• WHAT IS EXPECTED: Please switch each "nuvoton" to "Nuvoton" in the records between the lines holding "#### [Vendor](https://github" and "### [选型建议](https://github.com/SoCXin)", inclusive. Return only those lines, otherwise unchanged.

Start of DATA UNDER STUDY

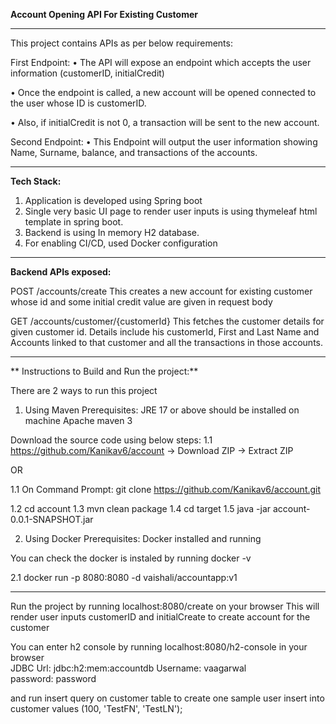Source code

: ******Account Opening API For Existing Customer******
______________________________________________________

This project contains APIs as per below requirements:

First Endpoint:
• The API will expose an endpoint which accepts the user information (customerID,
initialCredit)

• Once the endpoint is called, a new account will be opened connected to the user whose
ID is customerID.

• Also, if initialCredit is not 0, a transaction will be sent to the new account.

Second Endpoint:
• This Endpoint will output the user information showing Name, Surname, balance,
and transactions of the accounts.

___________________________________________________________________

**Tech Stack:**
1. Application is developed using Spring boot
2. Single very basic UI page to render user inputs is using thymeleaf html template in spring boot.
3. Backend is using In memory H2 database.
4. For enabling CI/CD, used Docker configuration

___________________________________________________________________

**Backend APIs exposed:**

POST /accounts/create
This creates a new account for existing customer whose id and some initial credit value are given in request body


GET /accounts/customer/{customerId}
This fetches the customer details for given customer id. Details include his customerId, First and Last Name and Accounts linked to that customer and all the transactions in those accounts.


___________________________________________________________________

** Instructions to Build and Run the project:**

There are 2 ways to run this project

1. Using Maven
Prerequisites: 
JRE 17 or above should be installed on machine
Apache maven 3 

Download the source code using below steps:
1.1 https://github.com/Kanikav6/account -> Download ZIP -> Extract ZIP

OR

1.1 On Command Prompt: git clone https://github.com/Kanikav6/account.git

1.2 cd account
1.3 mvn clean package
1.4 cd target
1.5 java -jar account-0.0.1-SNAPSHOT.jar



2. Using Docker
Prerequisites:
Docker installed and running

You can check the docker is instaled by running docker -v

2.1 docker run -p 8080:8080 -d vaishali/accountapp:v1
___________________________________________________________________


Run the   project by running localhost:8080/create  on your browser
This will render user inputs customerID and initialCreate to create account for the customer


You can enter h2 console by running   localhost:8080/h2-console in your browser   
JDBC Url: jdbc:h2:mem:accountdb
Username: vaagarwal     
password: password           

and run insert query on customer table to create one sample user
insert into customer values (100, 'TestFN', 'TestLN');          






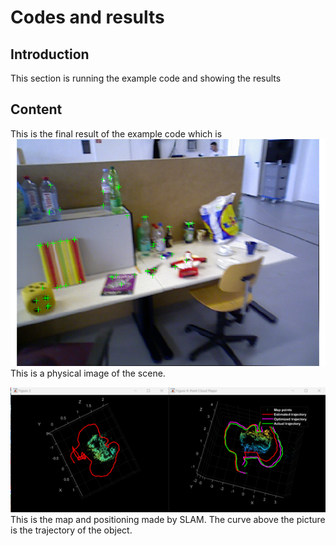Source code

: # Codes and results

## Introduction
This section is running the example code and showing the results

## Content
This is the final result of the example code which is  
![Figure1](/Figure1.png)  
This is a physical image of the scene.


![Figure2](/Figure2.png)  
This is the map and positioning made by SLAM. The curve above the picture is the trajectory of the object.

End of DATA UNDER STUDY
Start of DATA UNDER STUDY

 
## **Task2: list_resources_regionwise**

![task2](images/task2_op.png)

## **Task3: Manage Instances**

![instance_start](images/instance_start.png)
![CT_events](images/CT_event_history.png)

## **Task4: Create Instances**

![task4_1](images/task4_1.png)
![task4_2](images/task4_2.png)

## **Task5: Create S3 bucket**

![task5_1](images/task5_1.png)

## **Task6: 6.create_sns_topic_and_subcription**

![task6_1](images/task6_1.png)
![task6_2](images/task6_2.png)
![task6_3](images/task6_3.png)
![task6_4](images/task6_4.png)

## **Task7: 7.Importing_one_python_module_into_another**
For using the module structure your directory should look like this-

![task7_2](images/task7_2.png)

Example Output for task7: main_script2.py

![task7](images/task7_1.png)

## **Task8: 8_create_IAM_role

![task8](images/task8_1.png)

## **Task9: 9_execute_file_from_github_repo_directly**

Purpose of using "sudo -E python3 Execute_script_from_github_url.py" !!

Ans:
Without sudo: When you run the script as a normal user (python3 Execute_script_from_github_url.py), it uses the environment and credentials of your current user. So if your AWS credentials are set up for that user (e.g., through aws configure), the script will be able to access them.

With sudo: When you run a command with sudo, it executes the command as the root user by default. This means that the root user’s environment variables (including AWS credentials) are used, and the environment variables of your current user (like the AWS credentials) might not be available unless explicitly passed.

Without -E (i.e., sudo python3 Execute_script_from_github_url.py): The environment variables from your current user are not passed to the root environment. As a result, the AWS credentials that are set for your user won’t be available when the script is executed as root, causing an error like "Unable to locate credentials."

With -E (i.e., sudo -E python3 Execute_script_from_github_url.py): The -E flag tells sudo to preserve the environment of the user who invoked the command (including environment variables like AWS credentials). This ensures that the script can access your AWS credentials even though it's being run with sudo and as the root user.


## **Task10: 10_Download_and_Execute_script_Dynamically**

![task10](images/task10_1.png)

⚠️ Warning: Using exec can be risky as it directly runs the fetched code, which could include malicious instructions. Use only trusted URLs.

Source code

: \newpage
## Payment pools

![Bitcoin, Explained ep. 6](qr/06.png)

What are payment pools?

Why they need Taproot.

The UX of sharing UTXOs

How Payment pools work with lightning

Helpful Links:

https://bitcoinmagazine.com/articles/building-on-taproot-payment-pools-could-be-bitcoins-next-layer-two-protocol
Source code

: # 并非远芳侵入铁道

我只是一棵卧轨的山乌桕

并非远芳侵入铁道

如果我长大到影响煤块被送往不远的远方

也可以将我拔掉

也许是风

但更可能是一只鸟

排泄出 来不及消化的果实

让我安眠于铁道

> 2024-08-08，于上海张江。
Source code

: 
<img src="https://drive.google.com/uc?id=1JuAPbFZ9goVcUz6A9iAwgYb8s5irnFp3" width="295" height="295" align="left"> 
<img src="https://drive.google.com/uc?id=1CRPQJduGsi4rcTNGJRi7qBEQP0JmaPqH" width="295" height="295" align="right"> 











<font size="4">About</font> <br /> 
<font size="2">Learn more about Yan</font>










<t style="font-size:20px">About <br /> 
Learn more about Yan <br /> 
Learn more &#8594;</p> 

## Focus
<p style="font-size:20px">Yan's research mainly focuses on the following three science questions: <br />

End of DATA UNDER STUDY
Start of DATA UNDER STUDY

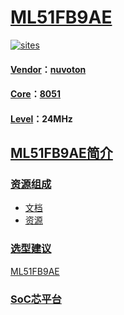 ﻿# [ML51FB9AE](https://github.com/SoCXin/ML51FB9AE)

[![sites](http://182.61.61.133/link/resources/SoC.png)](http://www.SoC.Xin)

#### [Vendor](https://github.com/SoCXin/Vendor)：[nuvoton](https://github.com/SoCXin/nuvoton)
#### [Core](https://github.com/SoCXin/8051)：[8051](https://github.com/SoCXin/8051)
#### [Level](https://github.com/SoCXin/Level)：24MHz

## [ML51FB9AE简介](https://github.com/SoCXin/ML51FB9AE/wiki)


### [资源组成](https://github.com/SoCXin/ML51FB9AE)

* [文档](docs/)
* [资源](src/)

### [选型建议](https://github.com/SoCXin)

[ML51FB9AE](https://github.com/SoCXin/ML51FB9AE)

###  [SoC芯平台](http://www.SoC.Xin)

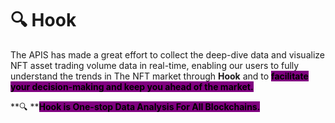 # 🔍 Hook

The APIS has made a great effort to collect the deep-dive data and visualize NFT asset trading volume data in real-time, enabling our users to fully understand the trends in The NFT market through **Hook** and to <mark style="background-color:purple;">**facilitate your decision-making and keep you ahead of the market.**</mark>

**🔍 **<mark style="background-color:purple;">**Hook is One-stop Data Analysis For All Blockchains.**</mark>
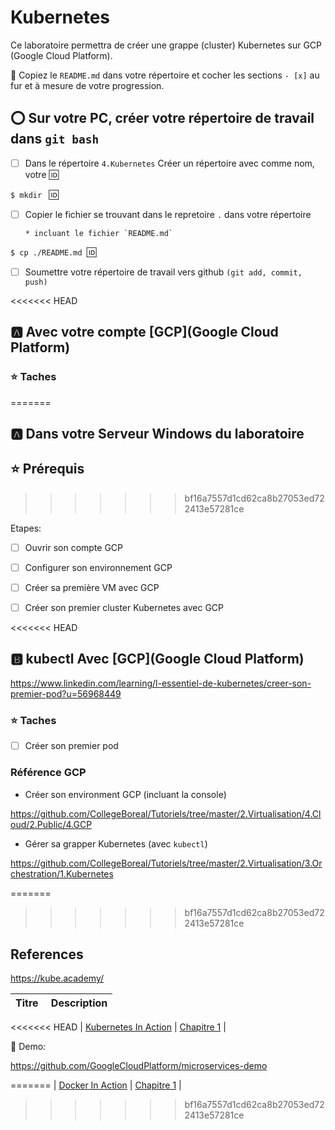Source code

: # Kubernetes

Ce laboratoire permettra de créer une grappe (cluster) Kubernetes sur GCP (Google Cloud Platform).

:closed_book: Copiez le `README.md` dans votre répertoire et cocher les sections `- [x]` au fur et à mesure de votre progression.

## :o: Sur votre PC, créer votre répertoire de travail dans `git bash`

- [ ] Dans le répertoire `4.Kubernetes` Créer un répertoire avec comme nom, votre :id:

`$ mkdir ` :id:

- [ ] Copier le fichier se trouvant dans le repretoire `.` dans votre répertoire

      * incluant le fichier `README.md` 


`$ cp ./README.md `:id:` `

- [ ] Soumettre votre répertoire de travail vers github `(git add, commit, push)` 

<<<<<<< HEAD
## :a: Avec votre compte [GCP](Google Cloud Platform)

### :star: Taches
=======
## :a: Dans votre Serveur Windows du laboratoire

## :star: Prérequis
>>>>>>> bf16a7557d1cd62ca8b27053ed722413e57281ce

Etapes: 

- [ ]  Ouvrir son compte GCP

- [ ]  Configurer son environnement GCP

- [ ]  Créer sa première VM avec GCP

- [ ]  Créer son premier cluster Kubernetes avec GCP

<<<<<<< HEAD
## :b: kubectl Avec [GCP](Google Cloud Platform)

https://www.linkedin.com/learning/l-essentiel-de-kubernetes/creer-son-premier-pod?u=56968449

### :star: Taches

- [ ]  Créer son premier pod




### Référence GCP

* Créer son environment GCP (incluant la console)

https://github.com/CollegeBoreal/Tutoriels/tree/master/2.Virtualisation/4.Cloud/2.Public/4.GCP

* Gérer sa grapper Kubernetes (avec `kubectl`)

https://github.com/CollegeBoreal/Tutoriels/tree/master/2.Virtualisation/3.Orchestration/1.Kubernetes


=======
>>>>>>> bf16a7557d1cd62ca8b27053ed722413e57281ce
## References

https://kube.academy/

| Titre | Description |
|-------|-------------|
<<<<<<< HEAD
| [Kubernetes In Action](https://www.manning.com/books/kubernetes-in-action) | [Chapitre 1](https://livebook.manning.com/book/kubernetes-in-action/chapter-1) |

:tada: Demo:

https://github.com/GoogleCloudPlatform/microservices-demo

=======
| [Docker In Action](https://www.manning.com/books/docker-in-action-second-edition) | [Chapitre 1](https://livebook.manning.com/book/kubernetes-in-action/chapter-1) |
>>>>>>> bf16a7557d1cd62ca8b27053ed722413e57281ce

End of DATA UNDER STUDY

• EXERCISE RESPONSE:
#### [Vendor](https://github.com/SoCXin/Vendor)：[Nuvoton](https://github.com/SoCXin/Nuvoton)
#### [Core](https://github.com/SoCXin/8051)：[8051](https://github.com/SoCXin/8051)
#### [Level](https://github.com/SoCXin/Level)：24MHz

## [ML51FB9AE简介](https://github.com/SoCXin/ML51FB9AE/wiki)


### [资源组成](https://github.com/SoCXin/ML51FB9AE)

* [文档](docs/)
* [资源](src/)

### [选型建议](https://github.com/SoCXin)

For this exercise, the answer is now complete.